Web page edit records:
◇ ◇ ◇ ◇

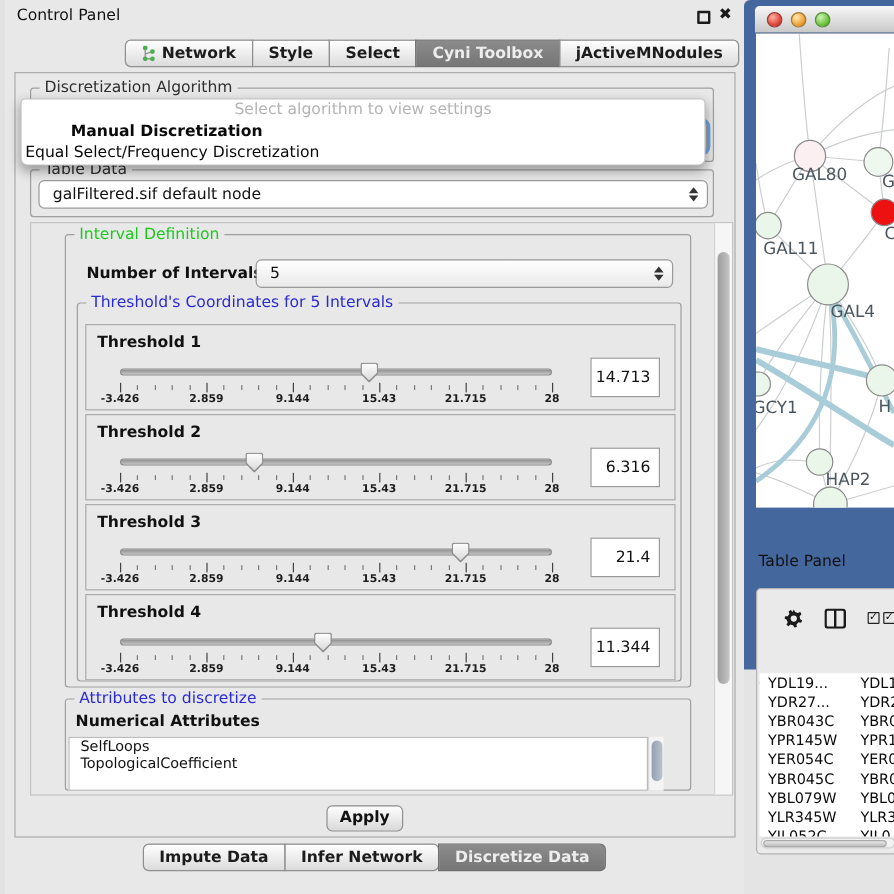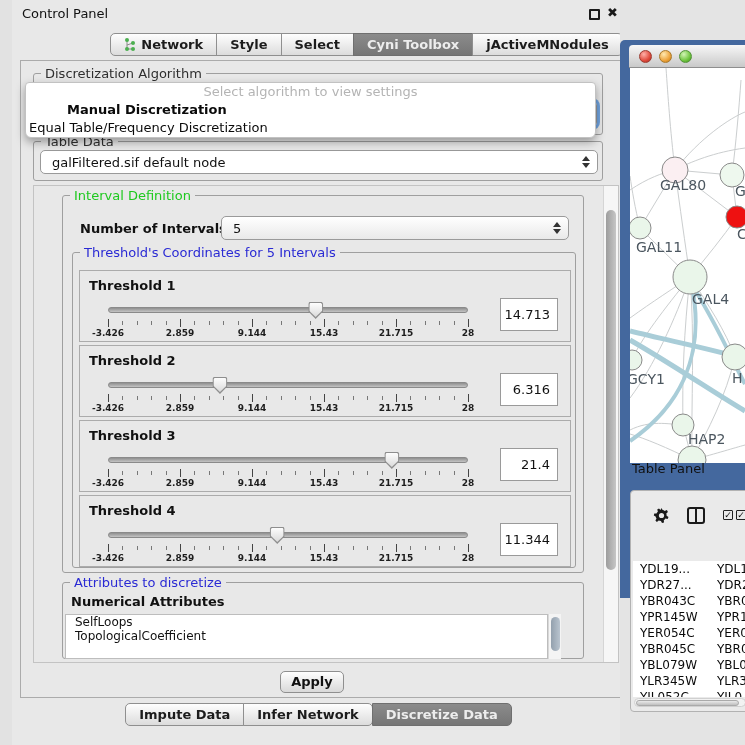--- a/index.html
+++ b/index.html
@@ -1,20 +1,20 @@
 <!DOCTYPE html>
 <html><head>
 <meta charset="utf-8">
 <style>
   * { margin:0; padding:0; box-sizing:border-box; }
   html,body { width:745px; height:745px; background:#e2e2e2; font-family:"DejaVu Sans","Liberation Sans",sans-serif; overflow:hidden; }
   .screen { position:relative; width:745px; height:745px; background:#e2e2e2; }
 
   
-  .control-panel { position:absolute; left:12px; top:0; width:617px; height:745px; background:#e8e8e8; border-right:4px solid #000000; }
+  .control-panel { position:absolute; left:4px; top:0; width:617px; height:745px; background:#e8e8e8; border-right:1px solid #000000; }
   .titlebar { position:absolute; left:0; top:0; width:100%; height:26px; background:#e8e8e8; }
   .titlebar .title { position:absolute; left:10px; top:6px; font-size:13px; color:#111; }
   .win-float { position:absolute; left:577px; top:9px; width:11px; height:11px; border:2px solid #1a1a1a; border-radius:1px; cursor:pointer; }
   .win-close { position:absolute; left:595px; top:5px; font-size:13px; font-weight:bold; color:#1a1a1a; cursor:pointer; }
 
   .tabs-row { position:absolute; top:33px; left:0; width:100%; display:flex; justify-content:center;margin-left:48px; }
   .tab { height:23px; line-height:21px; padding:0 13px; font-size:13px; font-weight:600; color:#1c1c1c;
          background:linear-gradient(#fefefe,#dcdcdc); border:1px solid #8f8f8f; margin-left:-1px;
          display:flex; align-items:center; gap:5px; cursor:pointer; }
   .tab:first-child { border-radius:5px 0 0 5px; margin-left:0; }
@@ -70,21 +70,21 @@
   .list-vscroll { position:absolute; width:13px; background:#f4f4f4; border-left:1px solid #d8d8d8; }
   .list-vscroll .thumb { position:absolute; left:1.5px; width:9px; border-radius:5px; background:linear-gradient(90deg,#93a0ad,#b9c4cf); }
 
   .btn { position:absolute; height:22px; background:linear-gradient(#fefefe,#d9d9d9); border:1px solid #8f8f8f; border-radius:5px;
          font-size:13px; font-weight:600; color:#111; text-align:center; line-height:20px; cursor:pointer; }
 
   .bottom-tabs { position:absolute; top:703px; left:0; width:100%; display:flex; justify-content:center; }
 
   
   .right-panel { position:absolute; left:620px; top:0; width:125px; height:745px; background:#e4e4e4; }
-  .net-frame { position:absolute; left:0; top:0; width:125px; height:558px; background:#44689e; border-radius:5px 0 0 0;margin-top:40px; }
+  .net-frame { position:absolute; left:0; top:0; width:125px; height:558px; background:#44689e; border-radius:5px 0 0 0; }
   .net-titlebar { position:absolute; left:9px; top:5px; width:116px; height:23px; background:linear-gradient(#f7f7f7,#c9c9c9);
                   border-bottom:1px solid #8e8e8e; border-radius:4px 0 0 0; }
   .light { position:absolute; top:5px; width:13px; height:13px; border-radius:50%; cursor:pointer; }
   .light.red   { left:10px; background:radial-gradient(circle at 35% 30%, #ffb0a8, #e04b3d 60%, #a02a20); border:1px solid #9c3b31;}
   .light.yellow{ left:30px; background:radial-gradient(circle at 35% 30%, #ffe9b0, #eda33b 60%, #b77415); border:1px solid #a8792c;}
   .light.green { left:50px; background:radial-gradient(circle at 35% 30%, #d2f4b5, #6fc53f 60%, #3f8a1d); border:1px solid #53923a;}
   .net-canvas { position:absolute; left:10px; top:28px; width:115px; height:395px; background:#fff; }
 
   .table-panel-title { position:absolute; left:12px; top:461px; font-size:13px; color:#111; }
   .tbl-box { position:absolute; left:10px; top:490px; width:118px; height:222px; background:#eaeaea; border:1px solid #b2b2b2; border-radius:4px 0 0 4px; }
@@ -148,21 +148,21 @@
           <span class="spin">
               <i class="up"></i>
               <i class="dn"></i>
             </span>
         </div>
       </div>
 
       <div class="popup">
         <div class="hint">Select algorithm to view settings</div>
         <div class="opt sel">Manual Discretization</div>
-        <div class="opt">Equal Table/Frequency Discretization</div>
+        <div class="opt">Equal Select/Frequency Discretization</div>
       </div>
 
       <div class="group" style="left:12px; top:80px; width:570px; height:40px;">
         <span class="group-title">Table Data</span>
         <div class="combo" style="left:6px; top:8px; width:558px; height:24px; background:#fff;">
           <span class="val">galFiltered.sif default node</span>
           <span class="spin">
               <i class="up"></i>
               <i class="dn"></i>
             </span>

◇ ◇ ◇ ◇

### [Prompt]
Using the records above, determine how many lines hold the word "justify", and answer with that figure only.

### [Response to this exercise]
2